5. The main objective of the restitution decree is to promote cohabitation amongst the estranged parties so that they can coexist together in their matrimonial home in peace and harmony.

6. Sexual intercourse is not a condition that is important for cohabitation. Cohabitation means that the husband and wife live together as a husband and wife.

7. The court orders restitution of conjugal rights when one party is reclusive from the society of another without any justifiable excuse so that consortium is not broken.

8. The court stated that the counsels’ overemphasis on sex is the fundamental fault in his reasoning.

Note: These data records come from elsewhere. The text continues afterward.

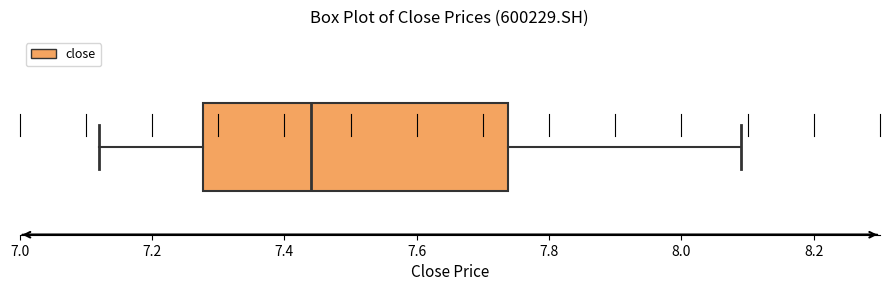

Transcribe this box plot: give where the median line is, the range the box spans, and where the two whiskers end, as read against the x-axis. The values are not printed on the chart, so give them approximately, as read against the axis.

median 7.44, box 7.28 to 7.74, whiskers 7.12 to 8.10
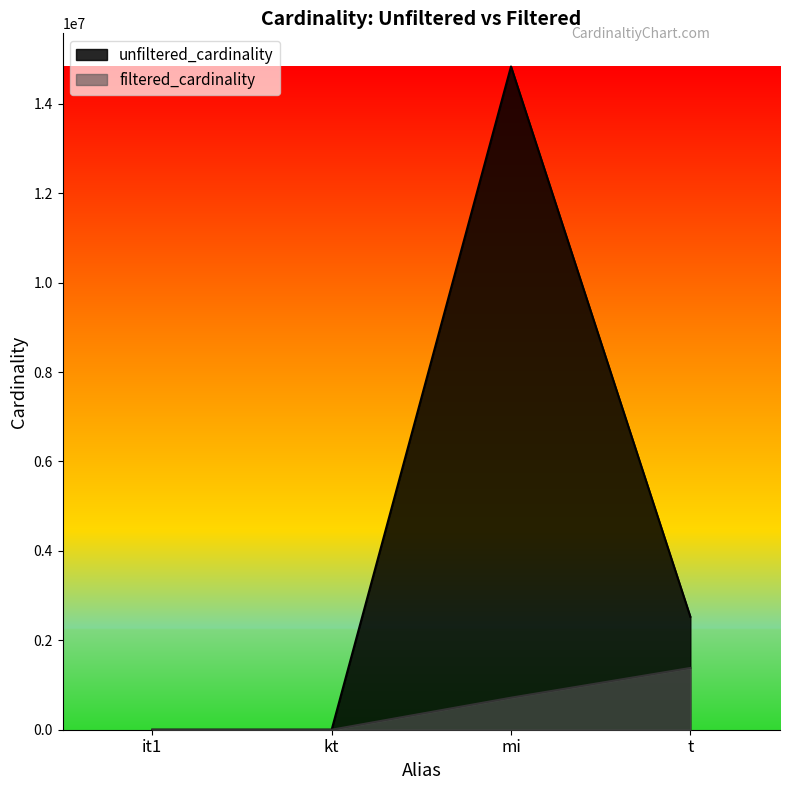

How many categories are shown in the chart?

4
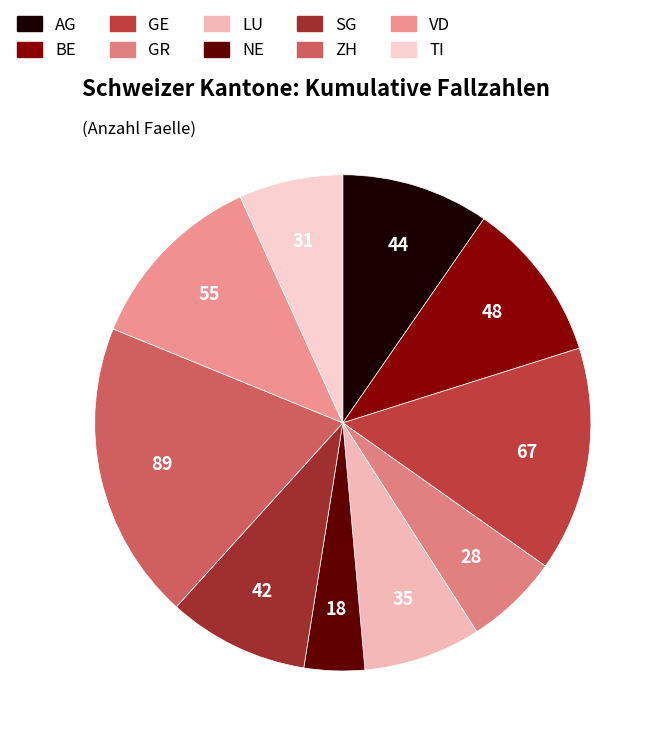

Which category has the biggest portion of the pie?

ZH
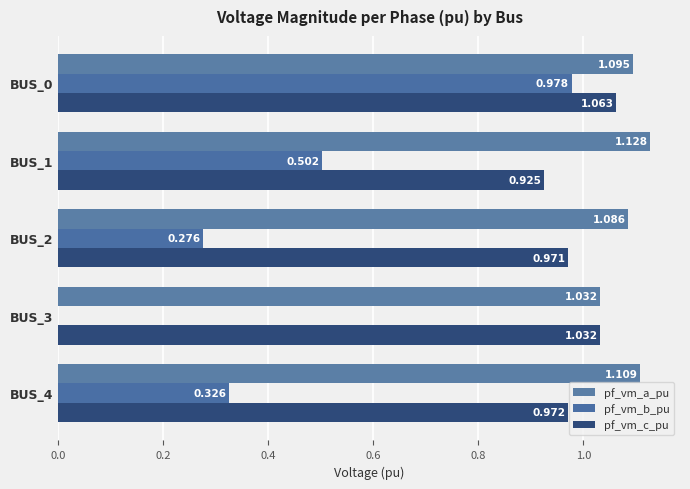

How many series are shown in this chart?

3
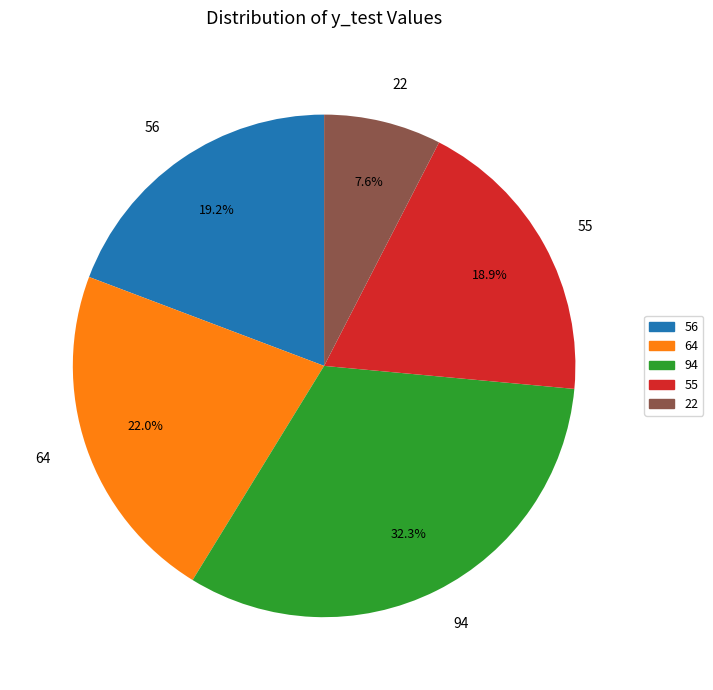

True or false: 64 accounts for 22% of the total.

True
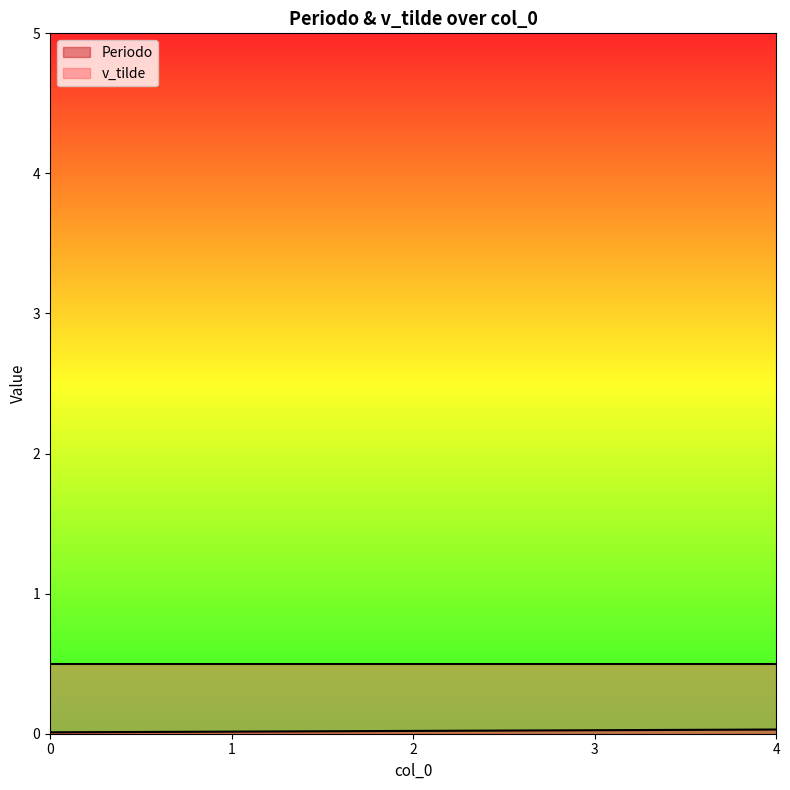

True or false: the data has more than 2 interior local peaks.

False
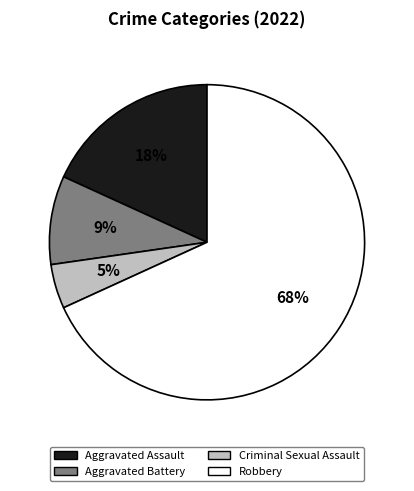

To the nearest percent, what is the average slice percentage?

25%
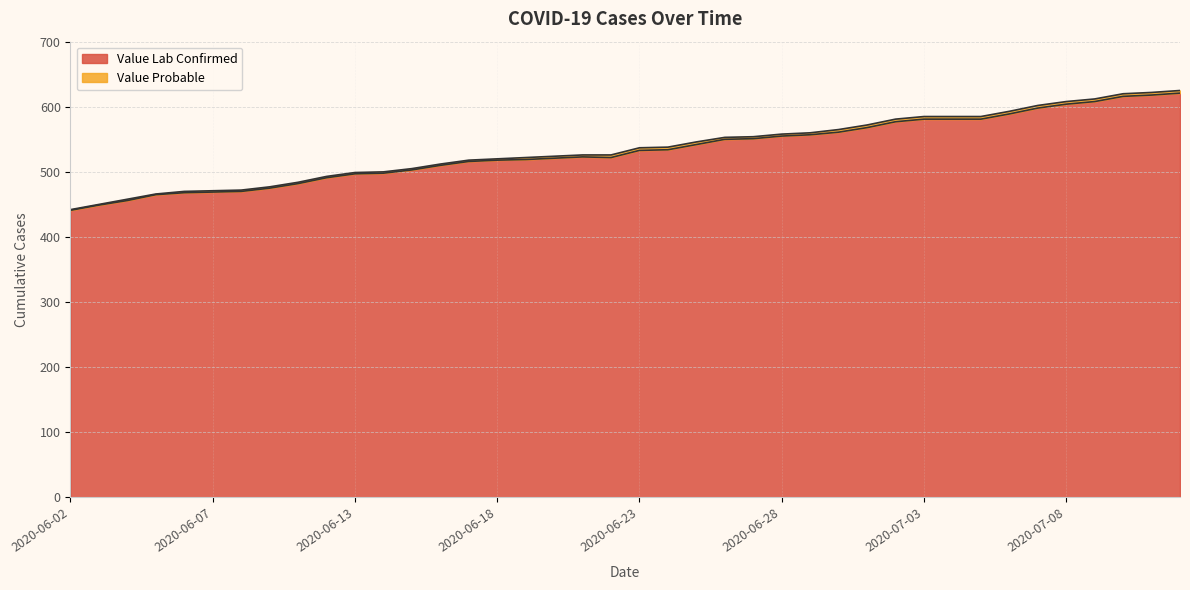

Reading left to right, extract all data points from this chart.

2020-06-02=441	2020-06-03=449	2020-06-04=456	2020-06-05=465	2020-06-06=468	2020-06-07=469	2020-06-08=470	2020-06-09=475	2020-06-10=482	2020-06-11=491	2020-06-13=497	2020-06-14=498	2020-06-15=503	2020-06-16=510	2020-06-17=516	2020-06-18=518	2020-06-19=519	2020-06-20=521	2020-06-21=523	2020-06-22=522	2020-06-23=533	2020-06-24=534	2020-06-25=542	2020-06-26=550	2020-06-27=551	2020-06-28=555	2020-06-29=557	2020-06-30=561	2020-07-01=568	2020-07-02=577	2020-07-03=581	2020-07-04=581	2020-07-05=581	2020-07-06=589	2020-07-07=598	2020-07-08=604	2020-07-09=608	2020-07-10=616	2020-07-11=618	2020-07-12=621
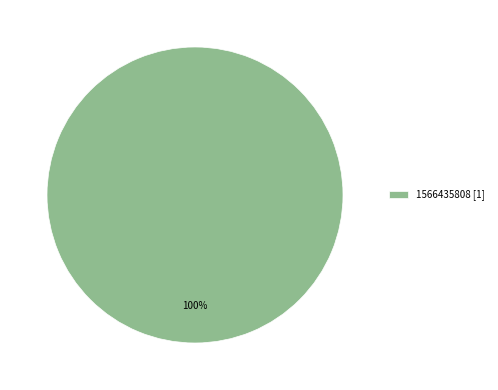

Which slice represents more than half of the pie?

1566435808 [1]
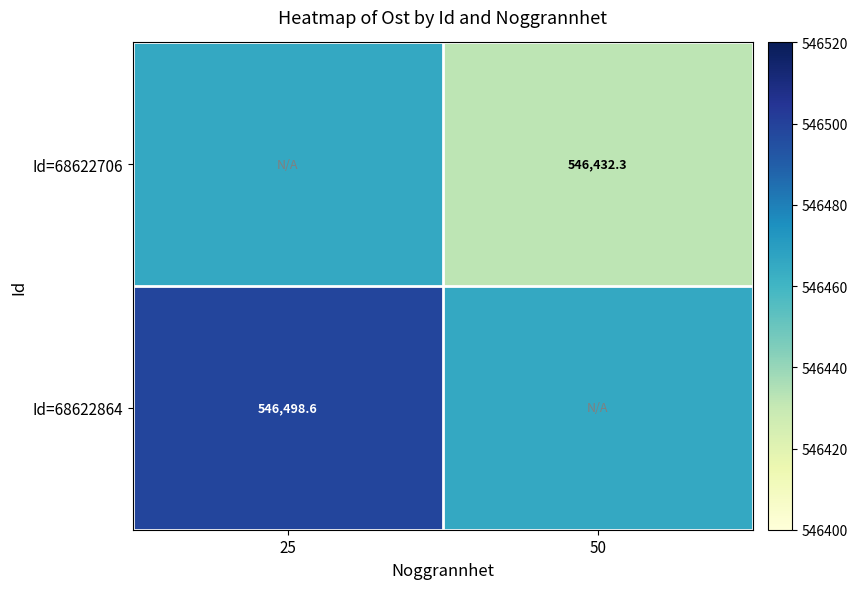

What is the sum of the Id=68622706 values at 50 and 25?

1092897.7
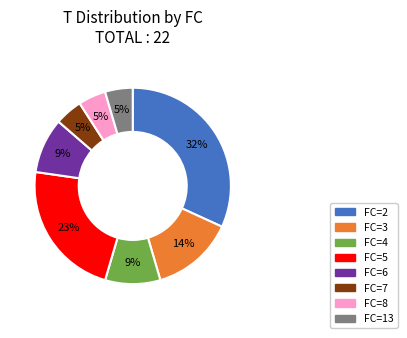

Which category has the biggest portion of the pie?

FC=2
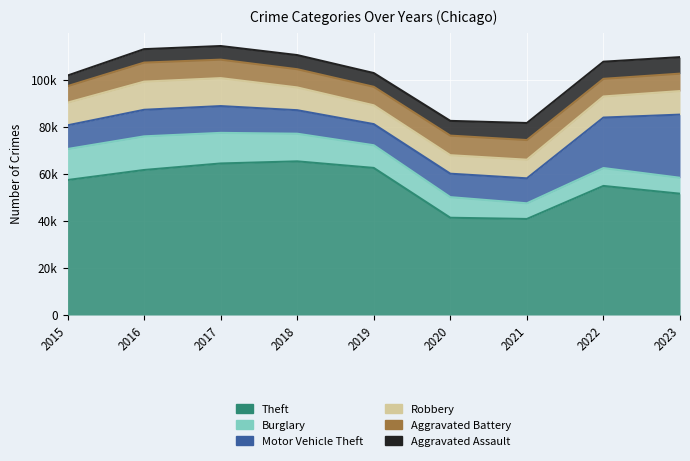

How many lines are shown in the chart?

6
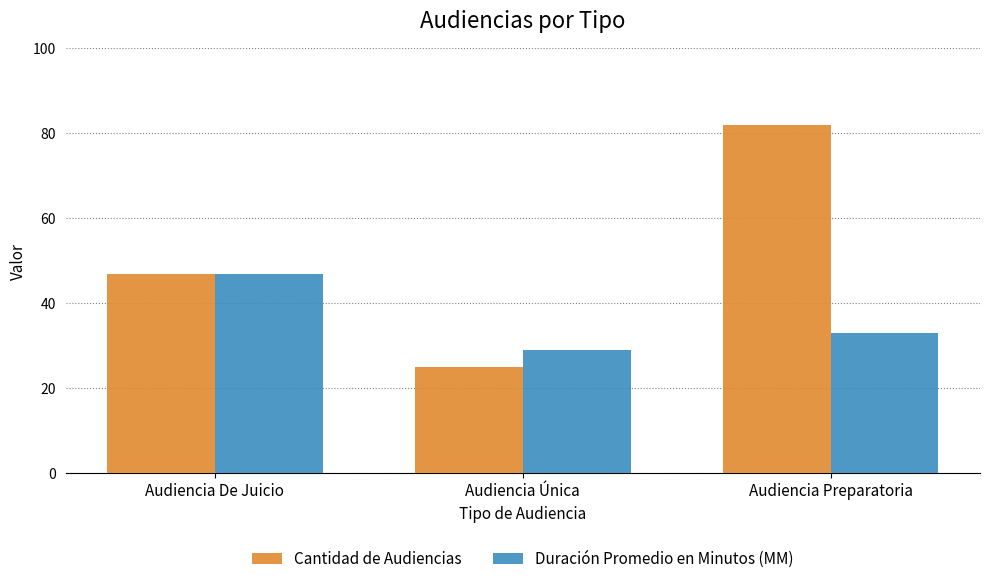

Which series changed the most between Audiencia De Juicio and Audiencia Preparatoria?

Cantidad de Audiencias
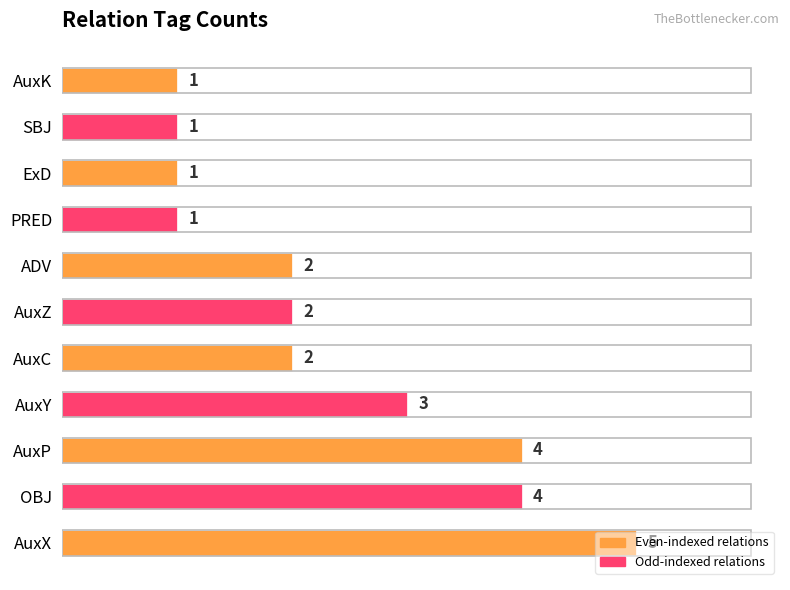

True or false: the data shows 8 at AuxX.

False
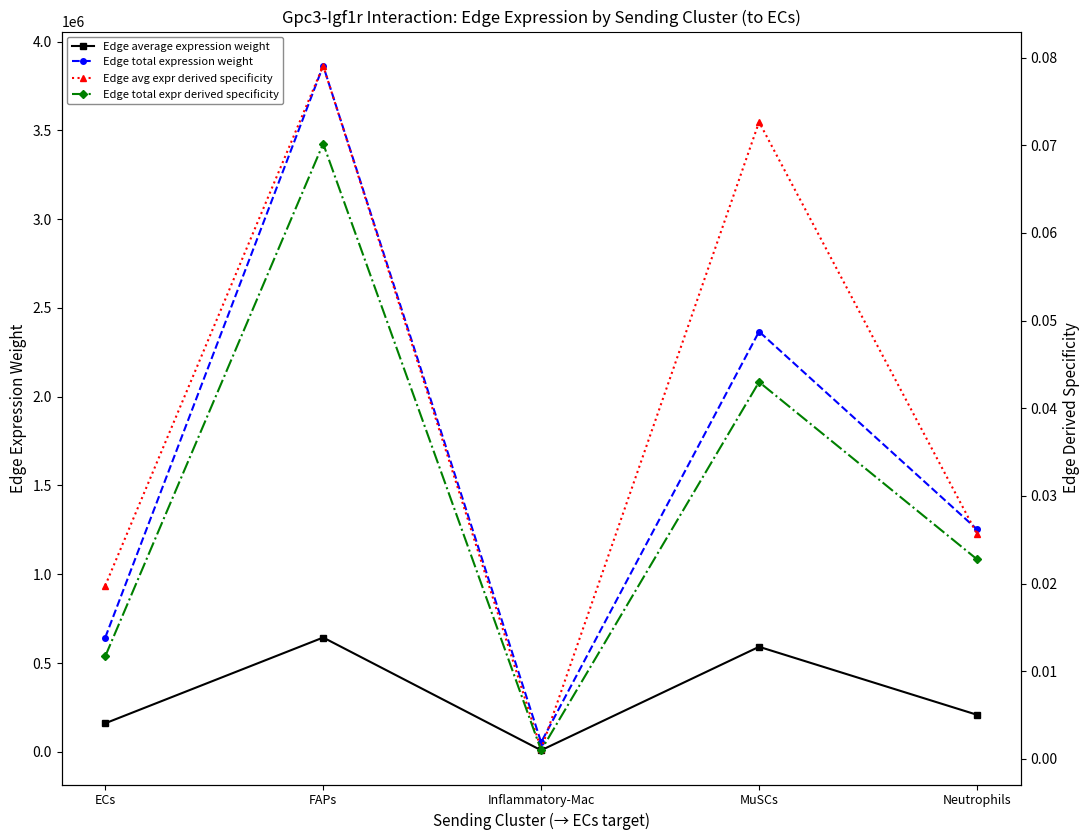

What is the highest value of the Edge avg expr derived specificity series?

0.1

9. The court held that under section 9 the husband sought to enquire if there is any justified cause or reason for the withdrawal of his wife from his society. A spouse is entitled to the other’s society and if the law implies this conjugal duty on them then there is nothing wrong with that.

10. The court believed that the driving force of section 9 is to preserve the marriage. Section 9 is an endeavor to bring about peace between both the parties. If there is no justified cause for living separately then the court must order the withdrawing party to live together.

11. The court then cited the concept of breakdown of marriage as explained by Salmond J., in Lodder v. Lodder. If the decree for restitution is not followed for the time of one year and the parties continue to live separately then that is the best and the most reliable evidence that the marriage come to an end. Section 13(1-A) of the Hindu Marriage Act is the legislative recognition of this principle.

12. This decree is useful as it gives both the parties a cooling off time of one year and if the marriage cannot be resolved by the decree then it is considered to be dissolved and if the restitution decree is not followed then the court finishes off the marriage on grounds of non- compliance. Therefore, contrary to what the counsel stated the restitution decree does not enforce sexual intercourse.

13. The court also stated that section 13(1-A) is based on proceedings under Section 9. If section 9 is unconstitutional then section 13(1-A) is also null and void which implies no decrees of restitution and no divorce under section 13(1-A). The court also declared that the abolition of section 9 can only be done by the legislature and not the courts. The court also frowned upon the usage of principles of constitutional law in the private matters of family.

14. It was stated that section 9 finds the fault and where it lies and then it leads to debate if there is any scope for reconciliation or cohabitation.

15. The court held that to see section9 as unconstitutional without referring to section 13(1-A) is a very narrow view. The breakdown of marriage is such a failure in which no hopes for reconciliation remain for both the spouses to live together as husband and wife for mutual support and comfort.

16. The court also stated that for a breakdown of marriage physical as well as mental aversion is also required.

17. Therefore the court held and substantiated its point by ruling that even though the remedy under section 9 is outdated it is not unconstitutional. Hence section 9 is valid and following up on this reasoning the court struck down the appeal and the contentions of the appellant

The significance of this case is highlighted in the fact that it functions to preserve the sanctity of marriage till the last shred and offers a hope for reconciliation. It also states that marriage is not only about sexual intercourse but is a union between the soul as well. It promotes companionship and unity as the basis of marriage and favors discussion over leaving the spouse so as to conserve the societal and sacred values of our community. This shows that the house is a castle for the man and a fortress for the woman. The spouses are free to obtain sacred protection behind closed doors that is away from the society and the family which the civil authorities cannot penetrate or obstruct. Mentioning constitutional law in domestic household and matters will result in dissent, quarrelling and tension. The ‘domestic community’ does not rest on sealed promises and contracts neither on constitutional law. It rests on a cemented morality and ideals which act as a uniting force and produces a relationship that is ‘two in one’.